Heseltine stava per replicare, ma Jamieson lo fermò alzando una mano, e continuò: — Voglio dirvi in tutta sincerità che quello che è successo mi ha lasciato un profondo senso di inutilità. Con tutta franchezza vi dico che passerò il resto della mia vita a ponderarne il significato. Pensando al pericolo scampato mi vengono le vertigini, come se fossi sull’orlo di un abisso. Abbiamo affrontato quel pericolo insieme, e, grazie a Dio, abbiamo trionfato. Sento che questo è un legame fra noi. Aggiungo che mi farò parte diligente perché riceviate tutti il giusto riconoscimento per l’opera prestata. Sono certo che il nostro paese non si dimostrerà ingrato. — Jamieson si versò un altro whisky e sorrise a Heseltine. — Allora, posso contare sulla vostra approvazione?
Heseltine disse: — Come volete signor Primo Ministro.
— Comandante Carlsen?
Carlsen disse: — Se la mettete su questo piano, come posso non approvare?
Jamieson credette di sentire un tono di scherno nelle parole del Comandante, ma la sua espressione seria lo rassicurò. Si rivolse a Fallada. — Voi, dottore?
— E il mio libro? — disse Fallada. — Dovrei rinunciare a scriverlo? — Si capì che aveva fatto uno sforzo per parlare in tono calmo.
— Il vostro libro? — chiese Jamieson, sorpreso.

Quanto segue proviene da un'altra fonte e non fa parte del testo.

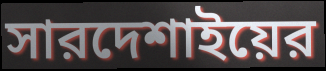
সারদেশাইয়ের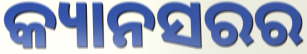
କ୍ୟାନସରର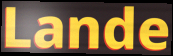
Lande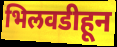
भिलवडीहून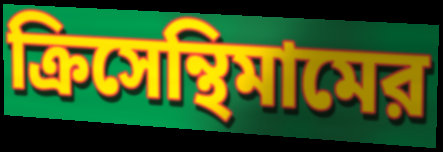
ক্রিসেন্থিমামেরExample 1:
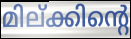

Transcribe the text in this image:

മില്ക്കിന്റെ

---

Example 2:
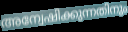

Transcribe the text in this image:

അന്വേഷിക്കുന്നതിനും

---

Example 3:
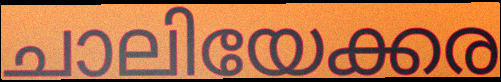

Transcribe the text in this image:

ചാലിയേക്കര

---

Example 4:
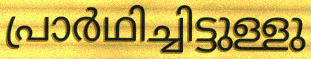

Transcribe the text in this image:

പ്രാർഥിച്ചിട്ടുള്ളു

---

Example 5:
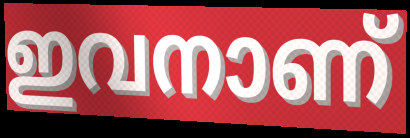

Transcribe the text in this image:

ഇവനാണ്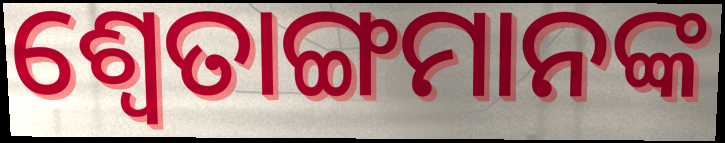
ଶ୍ଵେତାଙ୍ଗମାନଙ୍କ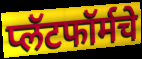
प्लॅटफॉर्मचे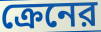
ক্রেনের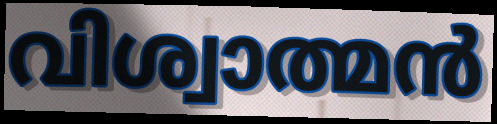
വിശ്വാത്മൻ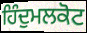
ਹਿੰਦੁਮਲਕੋਟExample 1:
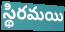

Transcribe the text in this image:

స్థిరమయి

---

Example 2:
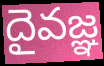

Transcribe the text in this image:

దైవజ్ఞ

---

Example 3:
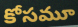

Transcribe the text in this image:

కోసమూ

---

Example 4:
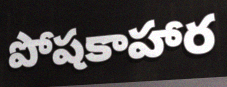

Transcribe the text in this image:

పోషకాహార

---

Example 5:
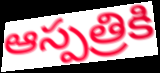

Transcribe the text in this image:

ఆస్పత్రికి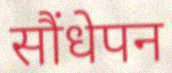
सौंधेपनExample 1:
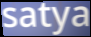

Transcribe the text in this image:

satya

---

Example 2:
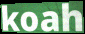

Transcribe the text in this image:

koah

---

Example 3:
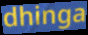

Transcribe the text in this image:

dhinga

— Sì, sull’anatomia e la psicologia dei vampiri.
— Santo cielo, no! Che razza di idea! Il libro darà un importante contributo alla scienza. Vi farò anzi avere tutto l’appoggio dell’Associazione Medica. No, no, dottor Fallada, il libro deve essere pubblicato. E vi frutterà la nomina a cavaliere.
— Non mi sembra il caso — disse Fallada, seccato, e si alzò. Jamieson fece finta di non aver notato la sua irritazione.